**CHALLENGE**
Rewrite the lines of the records below, replacing "common name" with "vernacular name" throughout and keeping everything else the same. Leave out the pictures.

**TASK INPUT**
■ ■ ■ ■ ■ ■ ■

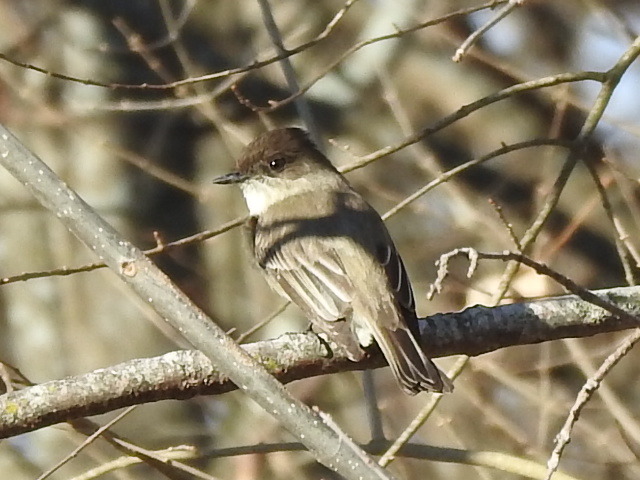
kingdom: Animalia
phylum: Chordata
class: Aves
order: Passeriformes
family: Tyrannidae
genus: Sayornis
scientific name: Sayornis phoebe
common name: Eastern phoebe
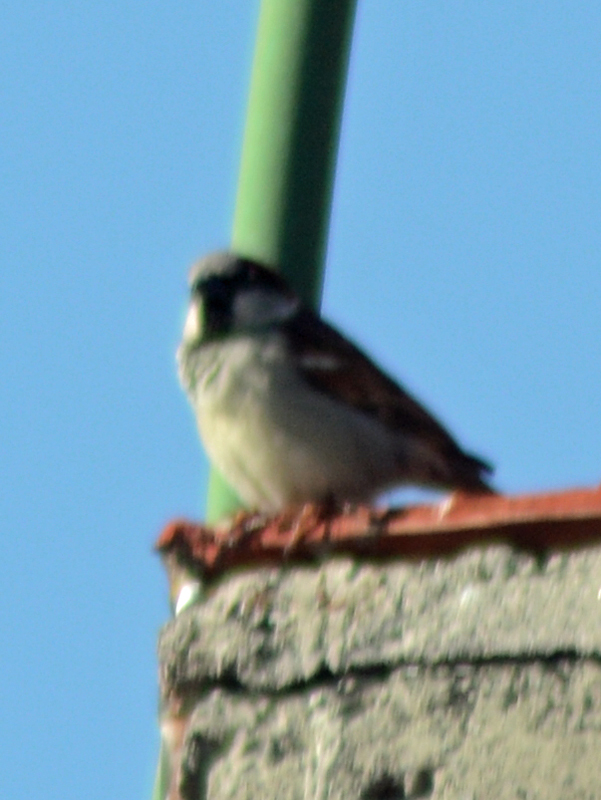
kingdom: Animalia
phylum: Chordata
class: Aves
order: Passeriformes
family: Passeridae
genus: Passer
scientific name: Passer domesticus
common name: House sparrow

■ ■ ■ ■ ■ ■ ■

**ANSWER TO THIS EXERCISE**
kingdom: Animalia
phylum: Chordata
class: Aves
order: Passeriformes
family: Tyrannidae
genus: Sayornis
scientific name: Sayornis phoebe
vernacular name: Eastern phoebe
kingdom: Animalia
phylum: Chordata
class: Aves
order: Passeriformes
family: Passeridae
genus: Passer
scientific name: Passer domesticus
vernacular name: House sparrow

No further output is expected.